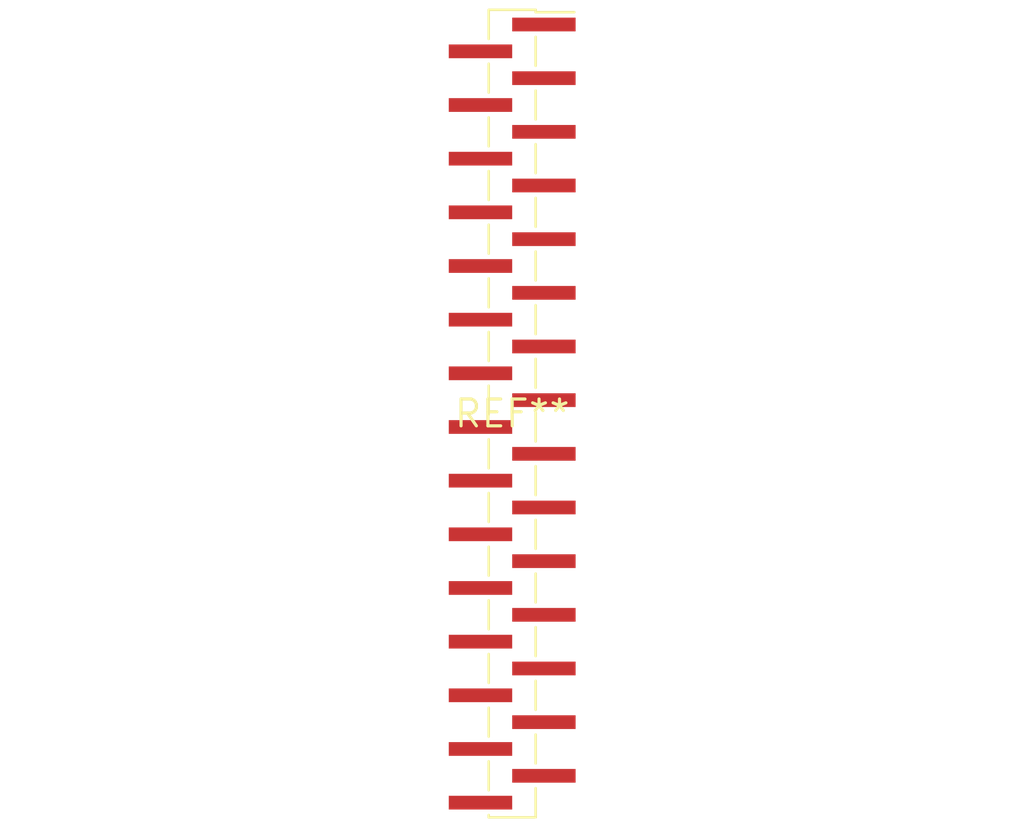
<source format=kicad_pcb>
(kicad_pcb (version 20240108) (generator pcbnew)

  (general
    (thickness 1.6)
  )

  (paper "A4")
  (layers
    (0 "F.Cu" signal)
    (31 "B.Cu" signal)
    (32 "B.Adhes" user "B.Adhesive")
    (33 "F.Adhes" user "F.Adhesive")
    (34 "B.Paste" user)
    (35 "F.Paste" user)
    (36 "B.SilkS" user "B.Silkscreen")
    (37 "F.SilkS" user "F.Silkscreen")
    (38 "B.Mask" user)
    (39 "F.Mask" user)
    (40 "Dwgs.User" user "User.Drawings")
    (41 "Cmts.User" user "User.Comments")
    (42 "Eco1.User" user "User.Eco1")
    (43 "Eco2.User" user "User.Eco2")
    (44 "Edge.Cuts" user)
    (45 "Margin" user)
    (46 "B.CrtYd" user "B.Courtyard")
    (47 "F.CrtYd" user "F.Courtyard")
    (48 "B.Fab" user)
    (49 "F.Fab" user)
    (50 "User.1" user)
    (51 "User.2" user)
    (52 "User.3" user)
    (53 "User.4" user)
    (54 "User.5" user)
    (55 "User.6" user)
    (56 "User.7" user)
    (57 "User.8" user)
    (58 "User.9" user)
  )

  (setup
    (pad_to_mask_clearance 0)
    (pcbplotparams
      (layerselection 0x00010fc_ffffffff)
      (plot_on_all_layers_selection 0x0000000_00000000)
      (disableapertmacros false)
      (usegerberextensions false)
      (usegerberattributes false)
      (usegerberadvancedattributes false)
      (creategerberjobfile false)
      (dashed_line_dash_ratio 12.000000)
      (dashed_line_gap_ratio 3.000000)
      (svgprecision 4)
      (plotframeref false)
      (viasonmask false)
      (mode 1)
      (useauxorigin false)
      (hpglpennumber 1)
      (hpglpenspeed 20)
      (hpglpendiameter 15.000000)
      (dxfpolygonmode false)
      (dxfimperialunits false)
      (dxfusepcbnewfont false)
      (psnegative false)
      (psa4output false)
      (plotreference false)
      (plotvalue false)
      (plotinvisibletext false)
      (sketchpadsonfab false)
      (subtractmaskfromsilk false)
      (outputformat 1)
      (mirror false)
      (drillshape 1)
      (scaleselection 1)
      (outputdirectory "")
    )
  )

  (net 0 "")

  (footprint "PinHeader_1x30_P1.27mm_Vertical_SMD_Pin1Right" (layer "F.Cu") (at 0 0))

)

</source>
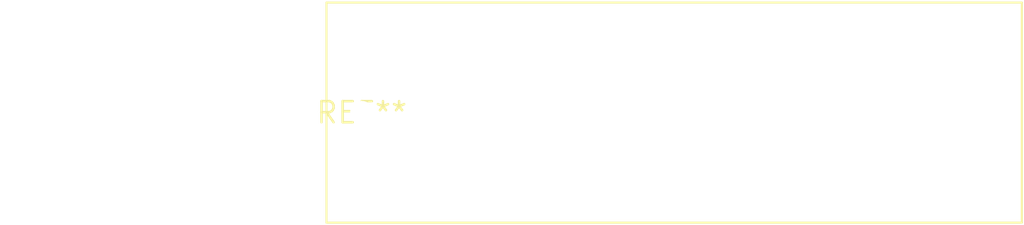
<source format=kicad_pcb>
(kicad_pcb (version 20240108) (generator pcbnew)

  (general
    (thickness 1.6)
  )

  (paper "A4")
  (layers
    (0 "F.Cu" signal)
    (31 "B.Cu" signal)
    (32 "B.Adhes" user "B.Adhesive")
    (33 "F.Adhes" user "F.Adhesive")
    (34 "B.Paste" user)
    (35 "F.Paste" user)
    (36 "B.SilkS" user "B.Silkscreen")
    (37 "F.SilkS" user "F.Silkscreen")
    (38 "B.Mask" user)
    (39 "F.Mask" user)
    (40 "Dwgs.User" user "User.Drawings")
    (41 "Cmts.User" user "User.Comments")
    (42 "Eco1.User" user "User.Eco1")
    (43 "Eco2.User" user "User.Eco2")
    (44 "Edge.Cuts" user)
    (45 "Margin" user)
    (46 "B.CrtYd" user "B.Courtyard")
    (47 "F.CrtYd" user "F.Courtyard")
    (48 "B.Fab" user)
    (49 "F.Fab" user)
    (50 "User.1" user)
    (51 "User.2" user)
    (52 "User.3" user)
    (53 "User.4" user)
    (54 "User.5" user)
    (55 "User.6" user)
    (56 "User.7" user)
    (57 "User.8" user)
    (58 "User.9" user)
  )

  (setup
    (pad_to_mask_clearance 0)
    (pcbplotparams
      (layerselection 0x00010fc_ffffffff)
      (plot_on_all_layers_selection 0x0000000_00000000)
      (disableapertmacros false)
      (usegerberextensions false)
      (usegerberattributes false)
      (usegerberadvancedattributes false)
      (creategerberjobfile false)
      (dashed_line_dash_ratio 12.000000)
      (dashed_line_gap_ratio 3.000000)
      (svgprecision 4)
      (plotframeref false)
      (viasonmask false)
      (mode 1)
      (useauxorigin false)
      (hpglpennumber 1)
      (hpglpenspeed 20)
      (hpglpendiameter 15.000000)
      (dxfpolygonmode false)
      (dxfimperialunits false)
      (dxfusepcbnewfont false)
      (psnegative false)
      (psa4output false)
      (plotreference false)
      (plotvalue false)
      (plotinvisibletext false)
      (sketchpadsonfab false)
      (subtractmaskfromsilk false)
      (outputformat 1)
      (mirror false)
      (drillshape 1)
      (scaleselection 1)
      (outputdirectory "")
    )
  )

  (net 0 "")

  (footprint "C_Rect_L41.5mm_W13.0mm_P37.50mm_MKS4" (layer "F.Cu") (at 0 0))

)

</source>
————————
**Your instructions:**
Could you return each entry word for word, with the images omitted?

**Expected output:**
<source format=kicad_pcb>
(kicad_pcb (version 20240108) (generator pcbnew)

  (general
    (thickness 1.6)
  )

  (paper "A4")
  (layers
    (0 "F.Cu" signal)
    (31 "B.Cu" signal)
    (32 "B.Adhes" user "B.Adhesive")
    (33 "F.Adhes" user "F.Adhesive")
    (34 "B.Paste" user)
    (35 "F.Paste" user)
    (36 "B.SilkS" user "B.Silkscreen")
    (37 "F.SilkS" user "F.Silkscreen")
    (38 "B.Mask" user)
    (39 "F.Mask" user)
    (40 "Dwgs.User" user "User.Drawings")
    (41 "Cmts.User" user "User.Comments")
    (42 "Eco1.User" user "User.Eco1")
    (43 "Eco2.User" user "User.Eco2")
    (44 "Edge.Cuts" user)
    (45 "Margin" user)
    (46 "B.CrtYd" user "B.Courtyard")
    (47 "F.CrtYd" user "F.Courtyard")
    (48 "B.Fab" user)
    (49 "F.Fab" user)
    (50 "User.1" user)
    (51 "User.2" user)
    (52 "User.3" user)
    (53 "User.4" user)
    (54 "User.5" user)
    (55 "User.6" user)
    (56 "User.7" user)
    (57 "User.8" user)
    (58 "User.9" user)
  )

  (setup
    (pad_to_mask_clearance 0)
    (pcbplotparams
      (layerselection 0x00010fc_ffffffff)
      (plot_on_all_layers_selection 0x0000000_00000000)
      (disableapertmacros false)
      (usegerberextensions false)
      (usegerberattributes false)
      (usegerberadvancedattributes false)
      (creategerberjobfile false)
      (dashed_line_dash_ratio 12.000000)
      (dashed_line_gap_ratio 3.000000)
      (svgprecision 4)
      (plotframeref false)
      (viasonmask false)
      (mode 1)
      (useauxorigin false)
      (hpglpennumber 1)
      (hpglpenspeed 20)
      (hpglpendiameter 15.000000)
      (dxfpolygonmode false)
      (dxfimperialunits false)
      (dxfusepcbnewfont false)
      (psnegative false)
      (psa4output false)
      (plotreference false)
      (plotvalue false)
      (plotinvisibletext false)
      (sketchpadsonfab false)
      (subtractmaskfromsilk false)
      (outputformat 1)
      (mirror false)
      (drillshape 1)
      (scaleselection 1)
      (outputdirectory "")
    )
  )

  (net 0 "")

  (footprint "PinHeader_1x30_P1.27mm_Vertical_SMD_Pin1Right" (layer "F.Cu") (at 0 0))

)

</source>
<source format=kicad_pcb>
(kicad_pcb (version 20240108) (generator pcbnew)

  (general
    (thickness 1.6)
  )

  (paper "A4")
  (layers
    (0 "F.Cu" signal)
    (31 "B.Cu" signal)
    (32 "B.Adhes" user "B.Adhesive")
    (33 "F.Adhes" user "F.Adhesive")
    (34 "B.Paste" user)
    (35 "F.Paste" user)
    (36 "B.SilkS" user "B.Silkscreen")
    (37 "F.SilkS" user "F.Silkscreen")
    (38 "B.Mask" user)
    (39 "F.Mask" user)
    (40 "Dwgs.User" user "User.Drawings")
    (41 "Cmts.User" user "User.Comments")
    (42 "Eco1.User" user "User.Eco1")
    (43 "Eco2.User" user "User.Eco2")
    (44 "Edge.Cuts" user)
    (45 "Margin" user)
    (46 "B.CrtYd" user "B.Courtyard")
    (47 "F.CrtYd" user "F.Courtyard")
    (48 "B.Fab" user)
    (49 "F.Fab" user)
    (50 "User.1" user)
    (51 "User.2" user)
    (52 "User.3" user)
    (53 "User.4" user)
    (54 "User.5" user)
    (55 "User.6" user)
    (56 "User.7" user)
    (57 "User.8" user)
    (58 "User.9" user)
  )

  (setup
    (pad_to_mask_clearance 0)
    (pcbplotparams
      (layerselection 0x00010fc_ffffffff)
      (plot_on_all_layers_selection 0x0000000_00000000)
      (disableapertmacros false)
      (usegerberextensions false)
      (usegerberattributes false)
      (usegerberadvancedattributes false)
      (creategerberjobfile false)
      (dashed_line_dash_ratio 12.000000)
      (dashed_line_gap_ratio 3.000000)
      (svgprecision 4)
      (plotframeref false)
      (viasonmask false)
      (mode 1)
      (useauxorigin false)
      (hpglpennumber 1)
      (hpglpenspeed 20)
      (hpglpendiameter 15.000000)
      (dxfpolygonmode false)
      (dxfimperialunits false)
      (dxfusepcbnewfont false)
      (psnegative false)
      (psa4output false)
      (plotreference false)
      (plotvalue false)
      (plotinvisibletext false)
      (sketchpadsonfab false)
      (subtractmaskfromsilk false)
      (outputformat 1)
      (mirror false)
      (drillshape 1)
      (scaleselection 1)
      (outputdirectory "")
    )
  )

  (net 0 "")

  (footprint "C_Rect_L41.5mm_W13.0mm_P37.50mm_MKS4" (layer "F.Cu") (at 0 0))

)

</source>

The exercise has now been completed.